Sie haben den letzten Satz vermutlich missverstanden!? Ich paraphrasiere mal den letzten Satz des n (der mich korrigieren möge, sollte ich falsch liegen…), wie ich ihn verstanden habe:
Und wenn heute ein Richter mal frei vom „Zeitgeist“ urteilt, dann steht der Staatsanwalt morgens um 6 Uhr vor des Richters Türe und biegt dessen Haltung mittels einer Razzia in die gewünschte Richtung.

Micci
1 Jahr her

Ich frage mich inzwischen vielmehr, wofür diese ganze Juristerei überhaupt da ist.
Heute finden sich doch allen Ernstes Juristen, die den ungewöhnlich klaren Text des GG Art. 16a („Auf [das Asylrecht] kann sich nicht berufen, wer aus einem Mitgliedstaat der Europäischen Gemeinschaften … einreist“) angeblich streng juristisch in sein Gegenteil verkehren – zwei Millionen Verstöße werden damit abgesegnet. Kosten für den Steuerzahler: dreistellige Milliardenbeträge.
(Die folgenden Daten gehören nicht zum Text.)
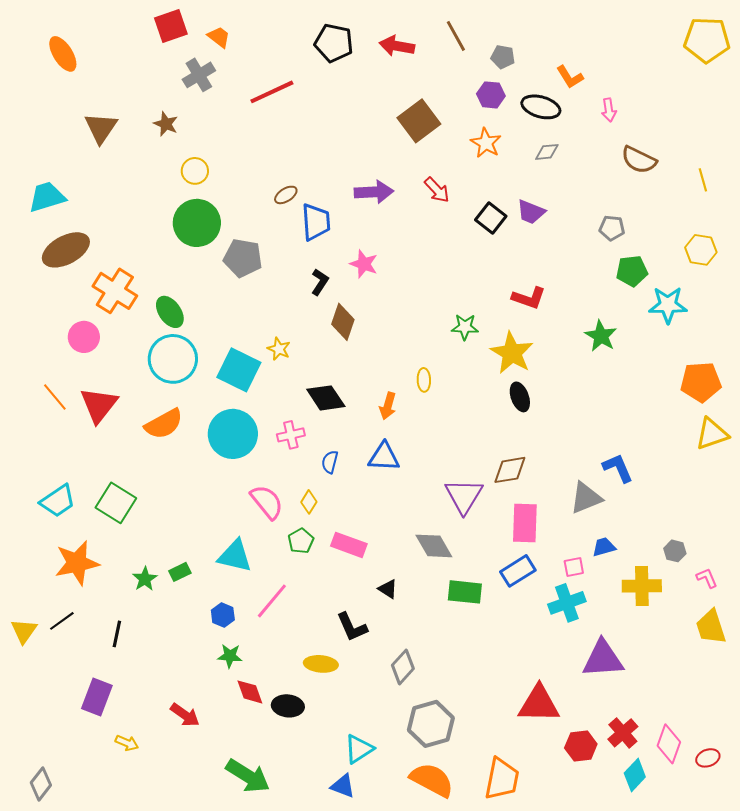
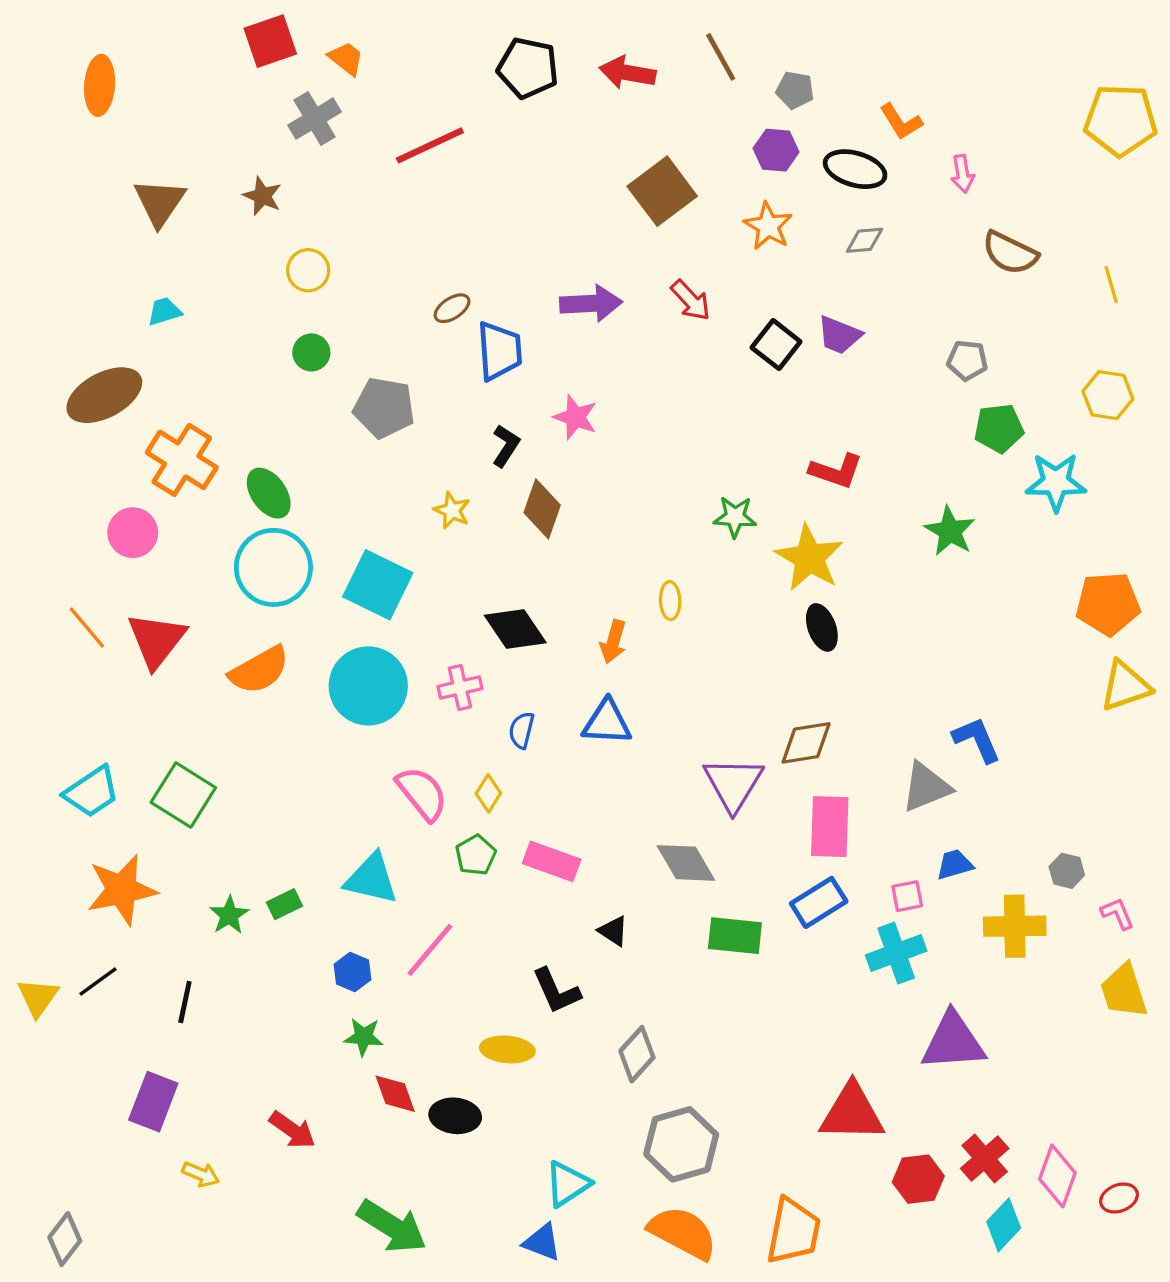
yellow pentagon: (707, 40) -> (1121, 120), moved
orange ellipse: (63, 54) -> (100, 85), turned 36
cyan trapezoid: (47, 197) -> (164, 311), moved, size x0.6
green circle: (197, 223) -> (311, 352), size x0.5
yellow star: (279, 349) -> (452, 510), moved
Kosten für Hunderte Verbrechensopfer: das Leben.

Juristen scheinen also nicht nur leicht verzichtbar – Heute schaden sie unserer Gesellschaft schlimmer als ALLES andere!

Karl Schmidt
1 Jahr her

Die F.A.Z. ist inzwischen das Zentralorgan des politisch guten Geschmacks: Was der reaktionäre Spießer von heute zu lesen wünscht, findet sich dort ganz bestimmt. Weniger Information im Tausch für mehr Gewissheit; weniger Vielfalt für mehr Dogmatismus, weniger Vernunft für mehr Eifer, weniger Relevanz für mehr Eitelkeit und keine Fragen, aber auf alles eine – und nur eine – Antwort. Der Spießer will eine wohl geordnete Welt nach seinem Geschmack, in dem es keine „schmutzige“ Ecke gibt, die sich seinem Verständnis von richtig und angemessen widersetzt. Freiheiten – und das auch noch für andere – sind eine Abscheulichkeit, eine Provokation, ein… Mehr

wenmic
1 Jahr her

Aber das der SW MP Günther mit der auch vom VS beobachteten SED Nachfolgepartei zusammenarbeiten will ist für den Herrn Huster kein Problem?